Waar het misschien ongemakkelijk wordt is wanneer studenten proberen toegang te krijgen tot datgene waar je als docent van weet dat je dat bij jezelf moet houden. Er zijn soms studenten die datgene willen horen waarvan je als docent weet dat zodra je dát articuleert dat je dan iets kapot maakt. Maar dat is frustrerend voor studenten die willen iets van je waarvan je dan moet zeggen: ‘Dat kan ik je precies niet geven.’ Gewoonlijk gebeurt zoiets in de flow van het proces en wordt het niet zo gearticuleerd maar soms komt dat probleem naar boven. Dat maakt het op een andere manier lastig dan of je er woorden voor kunt vinden, maar daar gebeurt er iets in de dynamiek tussen jezelf en studenten waarbij datgene in beeld komt -waarvan je bijna zou zeggen- wat niet benoemd mág worden.

Zodra je zegt ‘Ik kan het niet zeggen’ dan heb je al iets gezegd en dat zit in dezelfde dynamiek. Dus soms kom je daar zelfs stilte of zwijgen tegen. En die stilte is pedagogisch geladen zou je kunnen zeggen. Je kunt er ook andere dingen doen, maar je kunt ook wel wat anders geven, maar dan nemen we misschien ook niet helemaal serieus dat we op iets stuiten wat geen naam kan hebben. Dit is iets heel interessants en merkwaardigs, maar als leraar ook heel concreet.

__________________________________________________________________________

Het interessante aan pedagogische ensceneringen of onderwijs is dat zolang de leraar in die positie vast komt te zitten als degene die het appel moet doen, die dan ook vast blijft zitten in een ‘diadische’ relatie. Dat maakt dat je voorzichtig moet zijn over het spreken over pedagogische relaties: dat dat niet betekent dat de leraar het werk zit te doen, maar betekent dat er een derde element is en dat dit derde element: de ontmoeting met de wereld, het werk moet doen. Zowel voor de leerling als ook voor de leraar. Het kan misgaan als de relatie steeds maar weer als een relatie tussen twee mensen wordt gezien en de wereld wordt vergeten. Dan loop je er heel snel in vast en worden die relaties of autoritair of ongemakkelijk.

We kunnen hier denken aan hoe Sokrates dat wel deed, maar die was misschien wel een heel diadische leraar, een moraliserend mannetje eigenlijk. Dat is op zichzelf wel interessant om je als oefening toe te verhouden als leraar.

Als je te dialogisch denkt over onderwijs dan zit je er te dicht op en loop je het risico moraliserend te zijn. Het bijzondere van het ‘trialogische’ van onderwijs is dat het ondersteunend is voor het uithouden in de wereld met wat we tegenkomen in onze existentie. In plaats van steeds maar weer eroverheen te babbelen of iets te produceren als student, is het ook goed om te zwijgen in een ontmoeting met die wereld.

Gegevens:
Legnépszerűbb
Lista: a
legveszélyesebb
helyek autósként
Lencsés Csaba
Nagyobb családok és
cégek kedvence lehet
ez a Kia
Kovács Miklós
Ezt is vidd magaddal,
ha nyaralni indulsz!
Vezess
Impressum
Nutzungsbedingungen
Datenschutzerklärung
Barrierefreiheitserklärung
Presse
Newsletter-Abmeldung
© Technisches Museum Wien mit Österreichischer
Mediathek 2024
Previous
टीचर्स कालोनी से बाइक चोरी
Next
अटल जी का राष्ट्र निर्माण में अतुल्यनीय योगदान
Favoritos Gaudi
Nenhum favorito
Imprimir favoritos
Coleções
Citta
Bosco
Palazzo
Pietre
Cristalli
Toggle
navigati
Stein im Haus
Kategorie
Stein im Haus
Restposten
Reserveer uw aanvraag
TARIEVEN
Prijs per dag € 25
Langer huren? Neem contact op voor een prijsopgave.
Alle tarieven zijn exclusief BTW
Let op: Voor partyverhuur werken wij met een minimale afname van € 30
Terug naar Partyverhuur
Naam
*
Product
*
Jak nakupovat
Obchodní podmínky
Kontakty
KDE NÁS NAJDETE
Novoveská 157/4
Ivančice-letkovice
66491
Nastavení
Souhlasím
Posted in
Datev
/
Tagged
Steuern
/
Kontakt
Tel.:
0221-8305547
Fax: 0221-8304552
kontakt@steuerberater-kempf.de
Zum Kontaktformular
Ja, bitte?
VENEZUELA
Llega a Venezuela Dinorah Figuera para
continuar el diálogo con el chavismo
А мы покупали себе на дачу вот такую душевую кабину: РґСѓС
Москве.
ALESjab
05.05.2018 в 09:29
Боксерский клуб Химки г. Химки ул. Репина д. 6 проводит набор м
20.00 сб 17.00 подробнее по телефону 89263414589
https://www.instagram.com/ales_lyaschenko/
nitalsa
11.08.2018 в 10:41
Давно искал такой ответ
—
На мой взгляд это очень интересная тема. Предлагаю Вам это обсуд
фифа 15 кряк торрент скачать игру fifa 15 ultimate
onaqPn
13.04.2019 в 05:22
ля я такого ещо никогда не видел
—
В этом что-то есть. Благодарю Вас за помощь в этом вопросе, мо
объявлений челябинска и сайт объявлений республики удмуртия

Opdrachten:
• a. Schrijf uit de tekst over onderwijs letterlijk het stuk over van "Het interessante aan" tot en met "autoritair of ongemakkelijk.".
• b. Schrijf een vervolg op de tekst over onderwijs, te beginnen na de laatste zin.

Antwoorden:
• a.
Het interessante aan pedagogische ensceneringen of onderwijs is dat zolang de leraar in die positie vast komt te zitten als degene die het appel moet doen, die dan ook vast blijft zitten in een ‘diadische’ relatie. Dat maakt dat je voorzichtig moet zijn over het spreken over pedagogische relaties: dat dat niet betekent dat de leraar het werk zit te doen, maar betekent dat er een derde element is en dat dit derde element: de ontmoeting met de wereld, het werk moet doen. Zowel voor de leerling als ook voor de leraar. Het kan misgaan als de relatie steeds maar weer als een relatie tussen twee mensen wordt gezien en de wereld wordt vergeten. Dan loop je er heel snel in vast en worden die relaties of autoritair of ongemakkelijk.

• b.
__________________________________________________________________________

Je mag ook wel eens eenzijdig zijn en iets zonneklaar stellen mits je je dat realiseert en erop vertrouwt dat anderen het recht zullen zetten. Daar kun je in zekere zin mee spelen. Als er anderen zijn die zich zullen roeren, kan je ook harder drukken op een punt.

Het verlangen naar helderheid kan ook een zekere luiheid inhouden. ‘Als je ons gewoon even vertelt wat je bedoelt dan zijn we klaar en hoeven we zelf niets meer te doen.’ Hoe helderder je het maakt hoe groter het probleem zou moeten zijn bij degenen die dat tegenkomen. Je kunt zeggen ‘Het is heel helder en heel simpel en dit is het!’ Als studenten of een publiek dat accepteert dan zijn ze er misschien niet aan toe om dat te ontmoeten, maar dan komen ze misschien hun eigen infantiliteit tegen en dat kan je niet oplossen voor hen.

De vorm van het ‘adopteren’ is daarom interessant, want als je ander vraagt iets op zich te nemen dan is het direct bij je weg en daarmee direct triadisch. Als je iets adopteert dan ga je er zorg voor dragen; het gaat even met je mee. Net als wanneer je reflecteert door iets te maken of terug te maken. Dat doe je op grond van iets wat is opgeroepen en daarmee is het een vorm van adoptie, je neemt dan iets op je.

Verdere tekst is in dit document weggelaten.